An accelerated approach can open up LNG bunkering in Australia by 2016
Attractive payback periods from the additional investments required for Liquefied Natural Gas (LNG) fuelled shipping, along with no significant legal restrictions hindering development of LNG bunkering in Australia, is the conclusion of a Joint Industry Project (JIP) focusing on LNG fuelled tugs and Offshore Supply Vessel (OSV)s, managed by DNV with nine partners in Australia.
The use of LNG as a fuel for ships is seen as one of the options to address the future environmental and commercial challenges in the shipping industry. With proper combinations of bunkering solutions such as tank trucks, permanent tanks and barges in the different ports, efficient LNG bunkering can be established.
The partners of the JIP, Australian Maritime Safety Authority (AMSA), BOC Limited (Linde Group), Farstad Shipping Pty. Ltd., Ports Australia, Rolls-Royce Marine AS, SVITZER Australia, Swire Pacific Offshore Operations (Pte) Ltd., Teekay Shipping (Australia) Pty. Ltd., Woodside Energy Ltd and DNV are optimistic about the future of LNG as maritime fuel in Australia after having screened the possibilities to establish LNG bunkering in ten Australian ports.

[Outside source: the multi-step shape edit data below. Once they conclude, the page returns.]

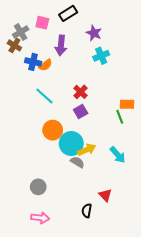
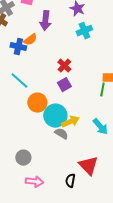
blue cross: (33, 62) -> (18, 47), moved
cyan line: (44, 96) -> (19, 81), moved
green line: (120, 117) -> (102, 90), turned 32
red triangle: (105, 195) -> (88, 166), size x1.5
pink arrow: (40, 218) -> (34, 182), moved

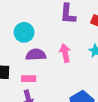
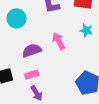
cyan circle: (24, 32) -> (17, 18), moved

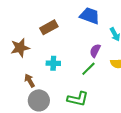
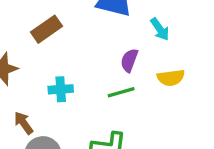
green line: (88, 69) -> (121, 92), turned 35

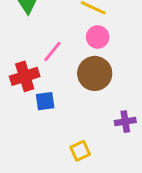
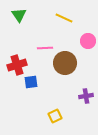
pink circle: (98, 37) -> (88, 41), moved
pink line: (52, 52) -> (45, 48), moved, turned 49

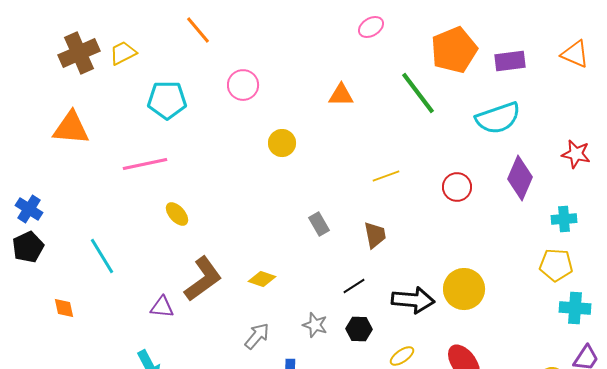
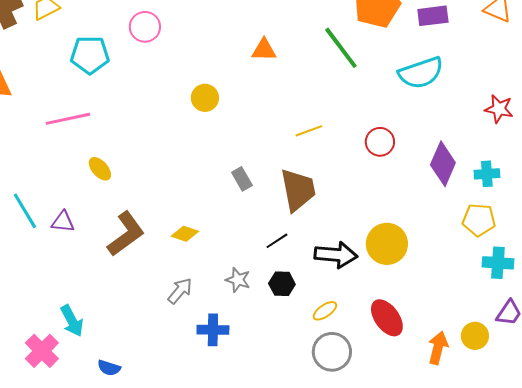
pink circle: (243, 85) -> (145, 27), moved
purple diamond: (520, 178) -> (443, 164), moved
brown trapezoid: (375, 235) -> (298, 190), size x1.6
purple triangle: (162, 307) -> (63, 222), moved

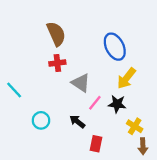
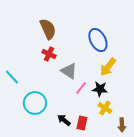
red cross: (57, 63) -> (49, 54), turned 32
cyan circle: (41, 120) -> (35, 103), size x1.5
black arrow: (77, 122) -> (64, 120), moved
yellow cross: (135, 126) -> (105, 108), moved

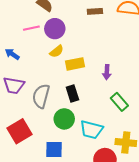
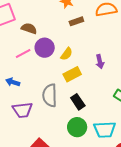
yellow semicircle: (57, 51) -> (67, 54), moved
purple arrow: (107, 72) -> (100, 62), moved
gray semicircle: (41, 96) -> (50, 95), moved

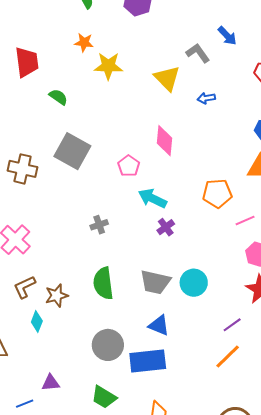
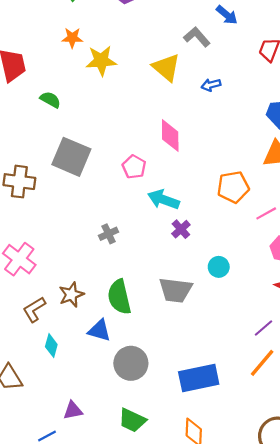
cyan circle: (194, 283) -> (219, 267), moved, size x0.7
brown star: (57, 296) -> (71, 295), moved
blue triangle: (159, 325) -> (99, 330), moved
blue rectangle: (148, 361) -> (199, 378), moved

This LNG Bunkering Study, which was announced in October last year, recommends more technical guidelines and a clearer regulatory framework to be established, along with financial incentives to kick-start the development. When establishing LNG bunkering, the critical business phase is the first 2-4 years of operation when the LNG suppliers rely on a few brave ship owners willing to be industry forerunners. After some years of successful operation a second wave of ships is expected to enter the market, which will reduce suppliers’ uncertainty and reinforce the business case.
The JIP focused specifically on the initial phase, and created roadmaps for necessary action for most rapid establishment of LNG bunkering in shortlisted ports. An accelerated approach can open up LNG bunkering in Australia by 2016.

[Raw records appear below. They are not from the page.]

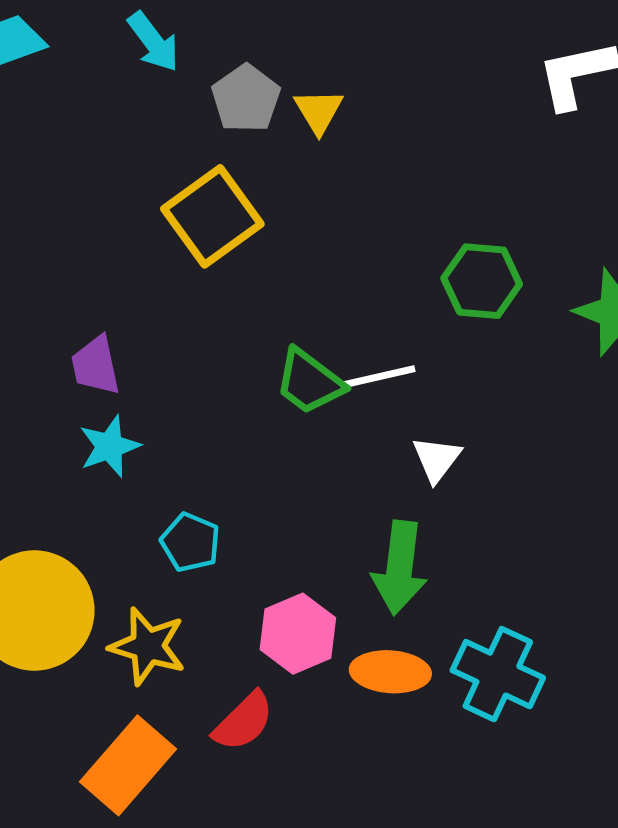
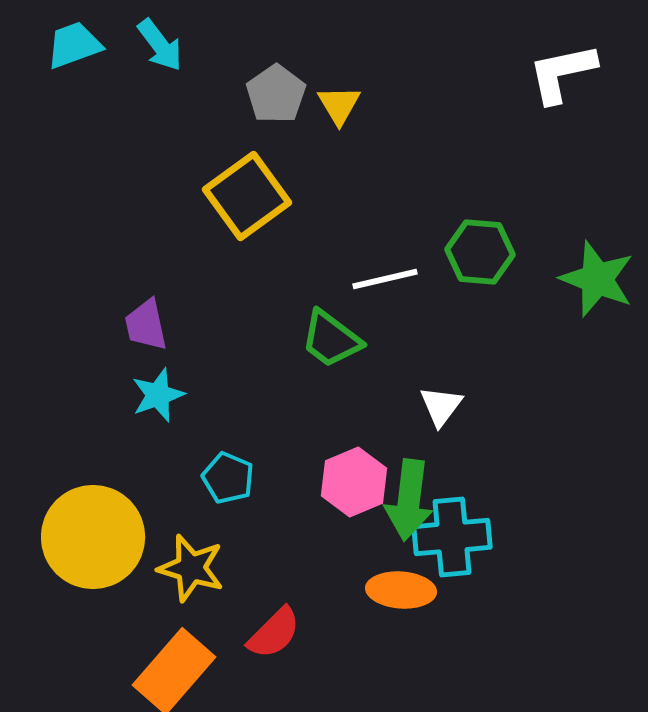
cyan arrow: (153, 42) -> (160, 45), moved
white line: (378, 377) -> (385, 279), moved
pink hexagon: (298, 634) -> (354, 482), moved
cyan cross: (498, 674) -> (452, 537), moved, turned -30

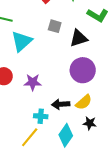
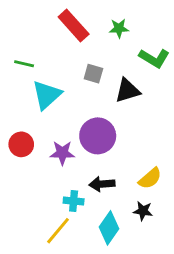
purple circle: (83, 70) -> (98, 136), moved
yellow semicircle: (84, 102) -> (150, 178), moved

The study addressed LNG bunkering with respect to the status and need for infrastructure and regulations for the OSV/Tug industry in several key Australian ports. During the course of the four-month study the scope was slightly broadened to include a simplified financial analysis of future LNG bunkering operations. According to the Executive Summary, “The additional building costs for LNG fuelled ships can in some cases be recovered within attractive payback periods.”
DNV Maritime Country Manager, Tim Holt, states “We have been impressed with the interest and commitment shown by the Australian shipping industry in investigating LNG as a cleaner and locally available marine fuel.” JIP Project Manager Henning Mohn adds, “Increasing LNG production along with new international regulations boost the interest in LNG fuelled shipping; this may actually to some extent switch ships from fuelling with imported fuel to using domestically produced LNG.”
“The use of LNG as a fuel for ships is seen as one of the options to address the present and future environmental and commercial challenges in the shipping industry”, according to the report summary. “LNG fuelled coastal shipping started in Norway about 12 years ago, and has a very good track record. The global order book shows that the current fleet of about 37 LNG fuelled vessels will grow to around 65 ships worldwide within a couple of years, with growth also into larger ship types.”
While the main report is owned by the partners, a summary report is publically available dnv.com.